İşte o köşe yazısının ilgili kısmı:
Bu bir şaka değil, kimseyle de dalga geçmiyorum.
Tamamen hakikat.
Sayın Muharrem İnce’nin, ertesi gün düzenlediği basın toplantısında “şizofren” diye nitelediği CHP’li sosyal medya kullanıcılarının dedikleri doğruydu.
Buradan da o hakikati açıklıyorum:
Muharrem İnce kaçırılmış ve susturulmuştu.
O geceyi, gündüzünden itibaren hatırlayalım ve olan biteni anlatalım.
Önce bilinen kısmı:
Muharrem İnce seçim sabahı oyunu Yalova’da kullanmış ve Ankara’ya gelmişti. İnce önce YSK’ya gidip basına beyanat vermiş ve sonra da minibüsüyle oradan ayrılmıştı.
Şimdi bilinmeyen sonrası.
Muharrem İnce ve ekibi YSK’nın ardından yanındaki ekiple birlikte en yakındaki bir otele gidip 8. kattaki süit dairelerinden birine yerleşti. Bu otel kimine göre Kent Otel, kimine göre de Swiss Otel’di.
Oteldeki görünüm şöyleydi. Muharrem İnce televizyonun tam karşısındaki koltukta, ayaklarını uzatmış olarak oturuyor, ekibi ise çevredeki koltuk ve sandalyelere dağılmış olarak kendisine eşlik ediyordu. Yanında eşi, ağabeyi, kız kardeşi, hatta annesi, TBMM Başkan Vekili Yaşar Tüzün, CHP’nin Meclis Grup Başkan Vekili Engin Altay’ın da olduğu söyleniyordu.
Bu arada içkiler ve çerezler gelmiş, sehpaların üzerinde kullanıma hazır hâle getirilmişti.
İnce çok neşeliydi. Seçimin ikinci tura kalacağına kesin gözüyle bakıyordu. Karşılıklı verilen gazlar havada uçuşuyor, kadehler peş peşe havaya kalkıyordu.

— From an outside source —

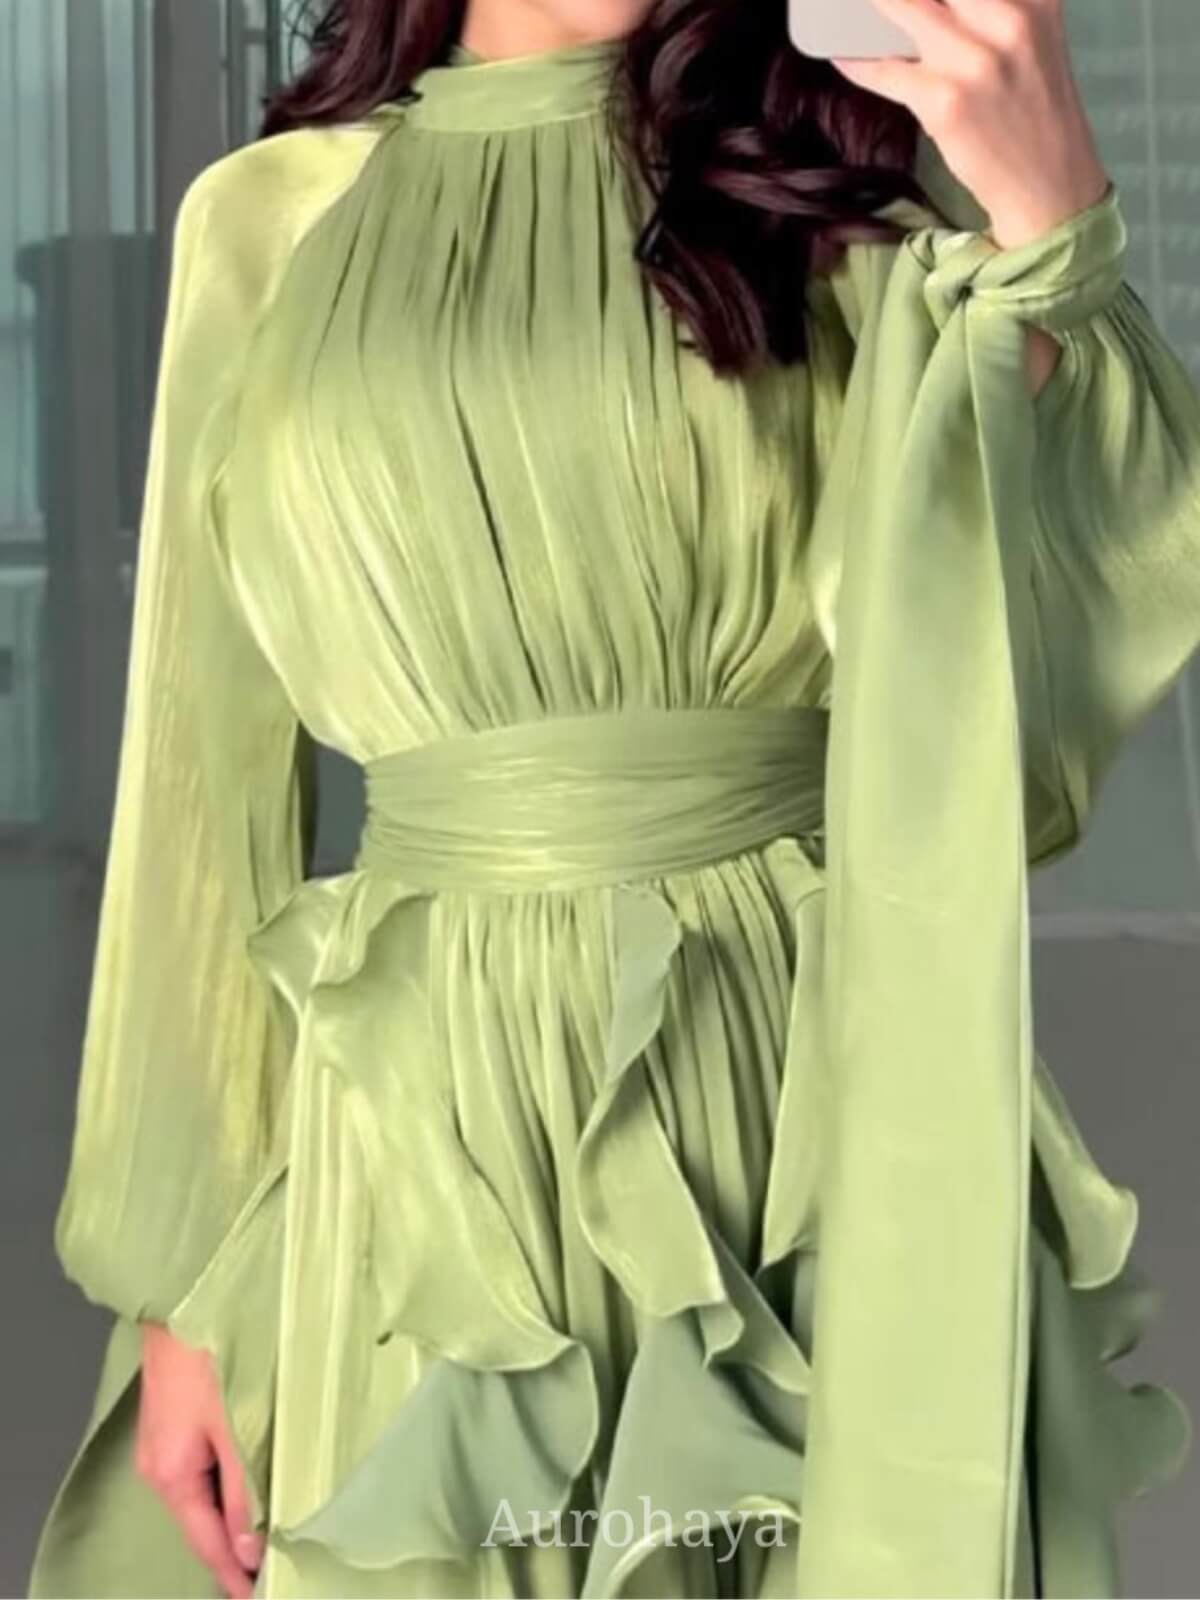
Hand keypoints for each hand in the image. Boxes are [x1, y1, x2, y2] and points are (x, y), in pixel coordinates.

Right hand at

Sonuçlar 18.45 itibarıyla açıklanmaya başladığında heyecan tavan yapmıştı. Çünkü o saate kadar kendilerine gelen ilk sonuçlara bakılırsaİnce ikinci tura kalacak gibi görünüyordu. Ancak resmî olarak ilk bir saat içinde gelen oylar moralleri bozdukça bozdu. Erdoğan ile İnce arasında dramatik bir fark vardı ve böyle giderse kapanacak gibi de görünmüyordu.

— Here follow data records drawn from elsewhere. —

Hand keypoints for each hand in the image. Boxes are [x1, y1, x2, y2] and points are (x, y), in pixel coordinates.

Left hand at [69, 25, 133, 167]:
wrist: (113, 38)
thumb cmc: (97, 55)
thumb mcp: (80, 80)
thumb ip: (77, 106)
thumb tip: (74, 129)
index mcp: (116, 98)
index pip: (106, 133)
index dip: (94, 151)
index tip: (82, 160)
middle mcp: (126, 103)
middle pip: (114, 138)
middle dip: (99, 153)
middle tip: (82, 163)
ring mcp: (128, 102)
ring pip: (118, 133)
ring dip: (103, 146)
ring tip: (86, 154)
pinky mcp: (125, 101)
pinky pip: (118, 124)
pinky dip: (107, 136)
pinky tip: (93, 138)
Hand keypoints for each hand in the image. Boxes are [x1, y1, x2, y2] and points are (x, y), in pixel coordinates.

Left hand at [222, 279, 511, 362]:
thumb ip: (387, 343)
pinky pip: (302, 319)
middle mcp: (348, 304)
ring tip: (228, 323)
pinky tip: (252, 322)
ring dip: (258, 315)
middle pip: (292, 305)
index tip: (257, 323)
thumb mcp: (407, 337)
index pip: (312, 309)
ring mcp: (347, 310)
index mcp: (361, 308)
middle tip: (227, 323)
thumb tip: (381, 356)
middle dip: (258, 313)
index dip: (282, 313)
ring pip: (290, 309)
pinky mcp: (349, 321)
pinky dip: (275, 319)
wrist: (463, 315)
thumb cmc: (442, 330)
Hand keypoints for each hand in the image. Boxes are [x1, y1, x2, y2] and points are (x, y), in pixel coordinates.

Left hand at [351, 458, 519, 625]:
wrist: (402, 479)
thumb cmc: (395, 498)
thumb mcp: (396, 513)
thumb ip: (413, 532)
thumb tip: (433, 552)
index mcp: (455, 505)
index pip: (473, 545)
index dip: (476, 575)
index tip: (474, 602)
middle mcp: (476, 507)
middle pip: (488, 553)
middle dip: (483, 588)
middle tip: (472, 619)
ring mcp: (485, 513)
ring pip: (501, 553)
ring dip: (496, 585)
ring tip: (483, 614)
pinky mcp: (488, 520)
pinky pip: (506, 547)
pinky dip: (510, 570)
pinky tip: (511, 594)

Sonuçları pür dikkat izleyen, hafiften sinirlenmeye başlayan İnce, yanındaki en sert içkilerden art arda deviriyordu. Adamlarına kızıyor, CHP Genel Başkanı’na, Bülent Tezcan ve ekibine saydırdıkça saydırıyordu. Hiç desteklememişlerdi onu. CHP’nin hazırladığı reklam filmlerinde bile yoktu Muharrem Bey. Haksız sayılmazdı.

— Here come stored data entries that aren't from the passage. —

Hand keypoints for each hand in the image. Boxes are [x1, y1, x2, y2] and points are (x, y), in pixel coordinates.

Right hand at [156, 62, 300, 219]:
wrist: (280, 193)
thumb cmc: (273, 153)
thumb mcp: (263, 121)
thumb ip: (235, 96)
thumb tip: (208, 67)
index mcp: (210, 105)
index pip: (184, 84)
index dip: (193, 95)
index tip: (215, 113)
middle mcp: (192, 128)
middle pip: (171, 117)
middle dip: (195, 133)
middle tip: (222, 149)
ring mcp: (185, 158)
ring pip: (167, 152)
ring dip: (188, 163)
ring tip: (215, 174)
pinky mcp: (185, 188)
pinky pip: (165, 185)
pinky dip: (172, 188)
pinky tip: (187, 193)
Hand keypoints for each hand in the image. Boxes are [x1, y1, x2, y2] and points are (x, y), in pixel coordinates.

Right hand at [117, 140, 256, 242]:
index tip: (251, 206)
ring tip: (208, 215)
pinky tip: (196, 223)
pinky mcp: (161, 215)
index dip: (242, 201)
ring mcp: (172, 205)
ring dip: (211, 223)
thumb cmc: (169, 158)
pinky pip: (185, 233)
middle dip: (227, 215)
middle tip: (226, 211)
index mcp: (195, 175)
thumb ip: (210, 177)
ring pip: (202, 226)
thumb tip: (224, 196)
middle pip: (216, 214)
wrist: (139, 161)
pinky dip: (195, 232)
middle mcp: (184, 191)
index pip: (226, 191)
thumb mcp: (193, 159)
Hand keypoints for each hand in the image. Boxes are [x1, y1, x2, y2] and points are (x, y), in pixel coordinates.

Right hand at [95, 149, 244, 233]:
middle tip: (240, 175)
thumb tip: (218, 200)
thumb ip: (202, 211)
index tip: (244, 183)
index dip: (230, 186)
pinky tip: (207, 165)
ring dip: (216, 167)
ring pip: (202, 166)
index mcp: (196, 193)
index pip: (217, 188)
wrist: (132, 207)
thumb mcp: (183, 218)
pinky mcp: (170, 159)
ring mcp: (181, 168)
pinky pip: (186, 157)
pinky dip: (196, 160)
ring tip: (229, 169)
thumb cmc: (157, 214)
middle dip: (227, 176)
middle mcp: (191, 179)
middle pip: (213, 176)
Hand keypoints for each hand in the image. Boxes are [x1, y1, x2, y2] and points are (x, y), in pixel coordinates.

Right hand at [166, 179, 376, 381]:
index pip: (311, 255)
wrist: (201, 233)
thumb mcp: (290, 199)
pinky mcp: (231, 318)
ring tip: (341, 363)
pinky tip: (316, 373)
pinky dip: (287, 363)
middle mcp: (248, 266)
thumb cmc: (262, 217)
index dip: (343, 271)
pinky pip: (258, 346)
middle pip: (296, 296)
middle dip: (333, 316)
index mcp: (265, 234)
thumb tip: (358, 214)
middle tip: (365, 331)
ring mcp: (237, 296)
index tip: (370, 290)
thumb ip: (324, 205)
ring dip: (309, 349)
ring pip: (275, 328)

Gecenin ilerleyen saatlerinde durum tam anlamıyla netleşmişti. Muharrem Bey telefonunu sessize almıştı ama bir yandan art arda arayanları görüyordu. Susmuyordu cihazı. Mesaj yağıyordu üstelik. Hiçbirine cevap vermeye niyeti yoktu çünkü öfke içindeydi.
Alınan alkol damarlarındaki hızlı bir dolaşımdan sonra beyin kılcallarında etkisini göstermeye başlamıştı. Muharrem İnce “Kaybettik işte, kaybettik seçimi. Benim oyum arttı, ama CHP’nin hâline bak. Çıkıp konuşacağım” demeye başlamıştı. Yanındakiler, ailesi, ekip ve danışmanları, yardımcıları hep birden “Aman Muharrem Bey, aman abi yapmayın böyle bir şey, şu anda sinirlisiniz ağzınızdan bir laf kaçar, toparlayamayız” diyor ama söz geçiremiyorlardı.